▸ **Task goal**
The lines to copy are those holding the string "passenden" in the entries below.

▸ **Entries supplied**
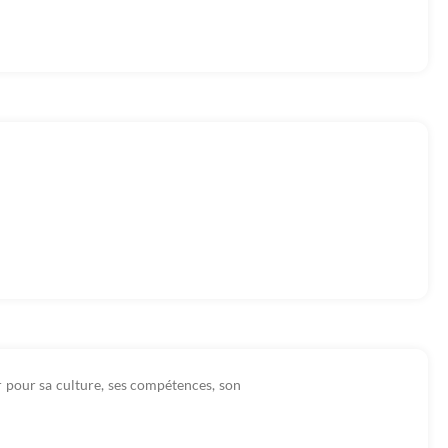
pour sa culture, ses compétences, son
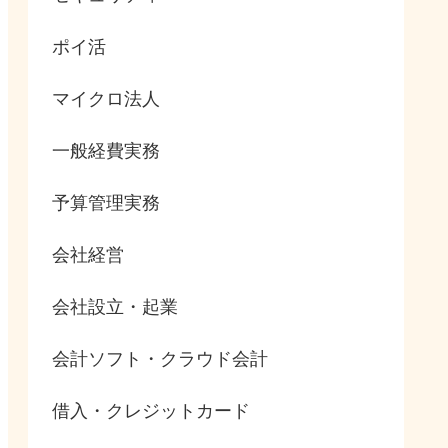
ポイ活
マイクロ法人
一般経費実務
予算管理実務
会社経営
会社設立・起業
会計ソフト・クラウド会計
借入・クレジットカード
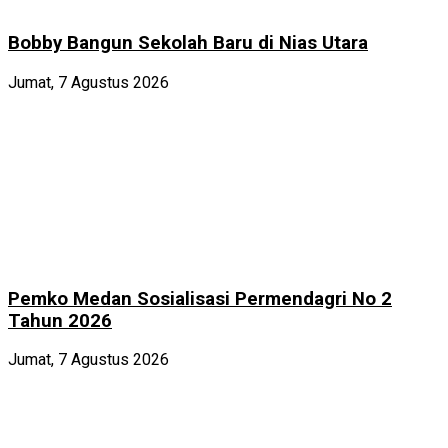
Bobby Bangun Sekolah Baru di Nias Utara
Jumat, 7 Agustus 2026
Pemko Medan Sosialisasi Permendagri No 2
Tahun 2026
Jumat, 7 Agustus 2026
--
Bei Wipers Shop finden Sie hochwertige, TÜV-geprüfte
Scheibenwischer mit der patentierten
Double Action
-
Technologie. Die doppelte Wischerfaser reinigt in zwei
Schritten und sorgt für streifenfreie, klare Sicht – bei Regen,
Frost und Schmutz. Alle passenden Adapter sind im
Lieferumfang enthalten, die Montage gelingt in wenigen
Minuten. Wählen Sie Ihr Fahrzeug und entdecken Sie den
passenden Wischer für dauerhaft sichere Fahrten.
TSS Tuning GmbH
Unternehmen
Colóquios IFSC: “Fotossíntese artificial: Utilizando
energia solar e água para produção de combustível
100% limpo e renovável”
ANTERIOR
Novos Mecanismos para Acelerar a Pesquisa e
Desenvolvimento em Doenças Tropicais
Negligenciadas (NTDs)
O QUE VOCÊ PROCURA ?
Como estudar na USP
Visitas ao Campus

▸ **Written answer**
Frost und Schmutz. Alle passenden Adapter sind im
passenden Wischer für dauerhaft sichere Fahrten.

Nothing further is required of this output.